US20240412440
2024-12-12
Physics
G06T13/40
The disclosed technology involves animating characters by separating facial regions to enhance realism in conversational AI. Utilizing neural networks, the system generates high-fidelity facial animations from audio inputs. A key innovation is the decoupling of emotional states from audio influences during neural network training. Specifically, audio drives lower face movements, while implicit emotional states influence upper face animations. Adversarial training further refines expressiveness by predicting if generated emotional states match real distributions.

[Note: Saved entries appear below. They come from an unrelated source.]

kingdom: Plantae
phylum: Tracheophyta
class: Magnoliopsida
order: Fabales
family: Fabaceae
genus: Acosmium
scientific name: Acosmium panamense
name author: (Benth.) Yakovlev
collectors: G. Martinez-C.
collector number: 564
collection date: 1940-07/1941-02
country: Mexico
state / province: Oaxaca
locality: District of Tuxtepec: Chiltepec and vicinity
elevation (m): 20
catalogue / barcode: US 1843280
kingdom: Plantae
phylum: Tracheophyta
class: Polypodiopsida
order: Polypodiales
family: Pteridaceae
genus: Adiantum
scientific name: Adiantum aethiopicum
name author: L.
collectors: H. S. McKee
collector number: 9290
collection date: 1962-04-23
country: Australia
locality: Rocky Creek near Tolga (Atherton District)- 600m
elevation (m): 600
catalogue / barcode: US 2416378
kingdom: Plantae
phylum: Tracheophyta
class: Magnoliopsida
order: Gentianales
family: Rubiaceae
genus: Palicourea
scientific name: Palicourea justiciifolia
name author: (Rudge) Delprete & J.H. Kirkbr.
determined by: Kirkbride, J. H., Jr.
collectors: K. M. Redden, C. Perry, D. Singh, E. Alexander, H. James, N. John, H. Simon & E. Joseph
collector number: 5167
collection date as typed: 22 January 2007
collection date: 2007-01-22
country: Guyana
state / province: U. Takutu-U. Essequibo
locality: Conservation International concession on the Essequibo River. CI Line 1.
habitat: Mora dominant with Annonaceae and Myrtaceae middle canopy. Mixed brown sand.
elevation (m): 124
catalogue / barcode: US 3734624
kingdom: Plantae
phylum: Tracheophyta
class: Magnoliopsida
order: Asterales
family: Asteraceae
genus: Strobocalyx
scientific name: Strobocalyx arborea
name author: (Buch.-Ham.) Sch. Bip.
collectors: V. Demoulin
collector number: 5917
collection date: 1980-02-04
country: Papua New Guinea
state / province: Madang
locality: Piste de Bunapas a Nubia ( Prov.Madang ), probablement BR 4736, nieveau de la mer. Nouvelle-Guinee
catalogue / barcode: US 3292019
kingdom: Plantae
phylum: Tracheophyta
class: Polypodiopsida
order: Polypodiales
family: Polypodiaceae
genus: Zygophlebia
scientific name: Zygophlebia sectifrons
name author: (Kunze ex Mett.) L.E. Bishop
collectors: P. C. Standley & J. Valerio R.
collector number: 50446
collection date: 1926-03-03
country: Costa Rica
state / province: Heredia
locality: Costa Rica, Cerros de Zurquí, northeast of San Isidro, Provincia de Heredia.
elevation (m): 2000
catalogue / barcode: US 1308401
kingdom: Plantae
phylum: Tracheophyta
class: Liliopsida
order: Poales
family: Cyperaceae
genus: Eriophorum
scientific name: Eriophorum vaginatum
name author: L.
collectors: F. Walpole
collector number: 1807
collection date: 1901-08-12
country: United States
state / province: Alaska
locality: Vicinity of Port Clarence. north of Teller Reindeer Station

Compared to existing systems like VOCA, FaceFormer, and Meshtalk, this approach offers improved generalization across multiple animated characters. Training can begin with a single character and adapt to others, requiring only a small dataset of 3-5 minutes of high-quality visual-audio pairs. This efficiency reduces computing resources and time compared to traditional methods, which often need extensive data and computing power.
The system enables explicit control over emotions, unlike conventional methods that lack semantic feature extraction for emotional control. Explicit emotions guide major expression styles, while implicit emotions add nuanced details. Conventional systems often reconstruct only one speaking style per character and fail to allow explicit emotional manipulation, a gap this technology addresses.
Applications for this technology span various fields such as gaming, interactive communications, multimedia applications, and digital assistants. The neural networks process inputs like audio data to output facial animation vertex positions. The architecture includes multiple layers that handle different aspects of animation generation, ensuring detailed and realistic facial expressions.
Training involves decoupling audio effects from implicit emotional states to improve animation fidelity. Audio primarily drives lower facial animations like lips and cheeks, while emotions influence upper features like eyes and eyebrows. Initial training stages focus on lower facial expressions using audio inputs combined with explicit emotional labels and random geometry data. Loss functions update neural network parameters based on these outputs to refine the animations.